If that person is Chris Grayling, to whom journalists now reflexively apply the death-watch terms “beleaguered” and “embattled”, he is wise to have an announcement tucked up his sleeve. It won’t save him from the scragging but it will divert some attention. And the Transport Secretary is an experienced enough hand to have prepared exactly that. So, lo, he has revealed today that a new railcard extending child fares to 16 and 17-year-olds will be available ahead of the new academic year in September.
But there is more to Railways Day than an annual outing for the Transport Secretary – or the coming fare rises for commuters. Age, class, region, the way we live now and are governed: January 2 has something to say about all of them.
First, age. Home ownership is the classic demonstration of the updated version of Disraeli’s two nations: the young and the old. Rail is another. The country divides into those who remember the old, fully-nationalised railways and the modern, part-nationalised ones. (Never forget: Network Rail, which runs the track, is a state body.) Older voters are prone to that affliction of the ageing, nostaglia. But its consoling mists don’t always conceal the bleakness of the view back – to under-investment, strikes, delays and lower passenger numbers. They remember the days of full nationalisation, and are less likely to vote for the man who advocates it, Jeremy Corbyn, whatever polls about the popularity of state ownership may tell you. Younger voters have shorter memories and trend Left.
Second, class – or at least income. Railway use is skewed towards richer voters. The highest-earning 20 per cent of voters take around four times as many train journeys each year as those in the bottom 40 per cent, and twice as many as those in the middle. Corbyn’s targeting of these offer yet more evidence of his paradoxical approach to the electorate, whereby pledges are pushed at plusher voters rather than needier ones. His 2017 manifesto somehow promised to scrap tuition fees but not to lift the benefits cap. As our columnist James Frayne never tires of pointing out, the Just-About-Managings – remember them? – tend to drive to work, not take the train.
Third, region. Rail use is highest in the South-East. Many of those who bring you the Today programme or Newsnight will have made their way to their BBC place of work by train, and good luck to them. Daily Telegraph reading-commuters clutch their season tickets. Senior Guardian editors will make their way to work by rail and tube. Our own readership is concentrated in the greater south-east. No wonder we all find ourselves writing about the railways. If you want a sense of how commuters or voters further north feel about this bias to the capital, have a look at the Yorkshire Post, and its complaint about delays to the phrasing-out of “Northern’s fleet of antiquated Pacers – buses converted into makeshift trains in the 1980s”.
Which brings us back to the part-nationalised system, the role of Network Rail, this summer’s timetabling chaos, and the leaked “yours cynically” e-mail from the Transport Department about the loss of a northern service.

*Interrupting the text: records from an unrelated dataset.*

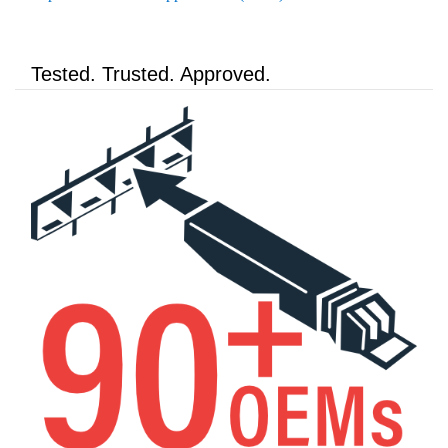
Tested. Trusted. Approved.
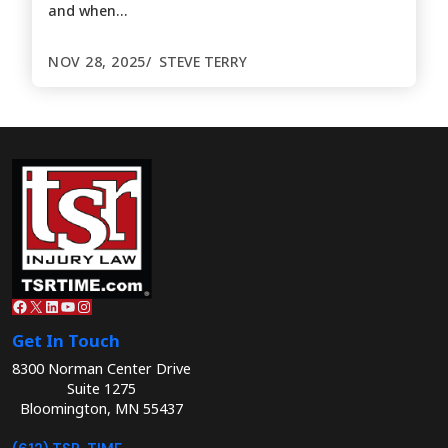
and when…
NOV 28, 2025
STEVE TERRY
Facebook
X
LinkedIn
YouTube
Instagram
Get In Touch
8300 Norman Center Drive
Suite 1275
Bloomington, MN 55437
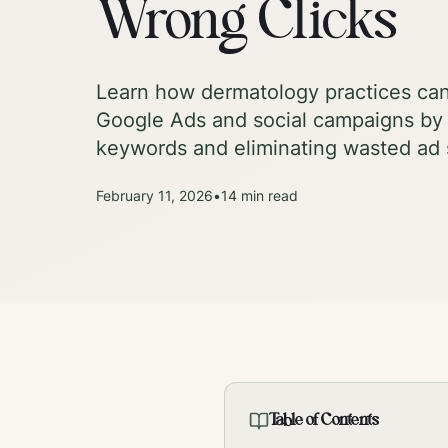
Wrong Clicks
Learn how dermatology practices can 
Google Ads and social campaigns by 
keywords and eliminating wasted ad
February 11, 2026
•
14
min read
Table of Contents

A variant to Railways Day this year has been the activity of the centre-right orientated think tanks, many of which are out and about today making the case for our part-private system. The Centre for Policy Studies (which got in early), the Taxpayers Alliance, the Institute of Economic Affairs – all are making necessary points: that the change has brought more journeys, higher passenger satisfaction and progressive funding, in the sense that consumers rather than taxpayers must bear part of the bill.
They, we and others might also unite in a late New Year’s resolution: to make each annual Railways Day a No HS2 Day. “How would you feel if we just dropped HS2 and spent the money on local transport links in the Midlands and the north?’’ the ever-alert Michael Gove asked Conservative MPs last year. He will know that of the £6.4 billion given to – excluding loans from Network Rail – almost a third was consumed by the high-speed project.
Five years ago, the ConservativeHome Manifesto proposed junking the project and transferring resources to a Northern Infrastructure Fund. That would help ease income and regional disparities – not to mention curb the inevitable overspending on the project, £20 billion and counting the last time we looked.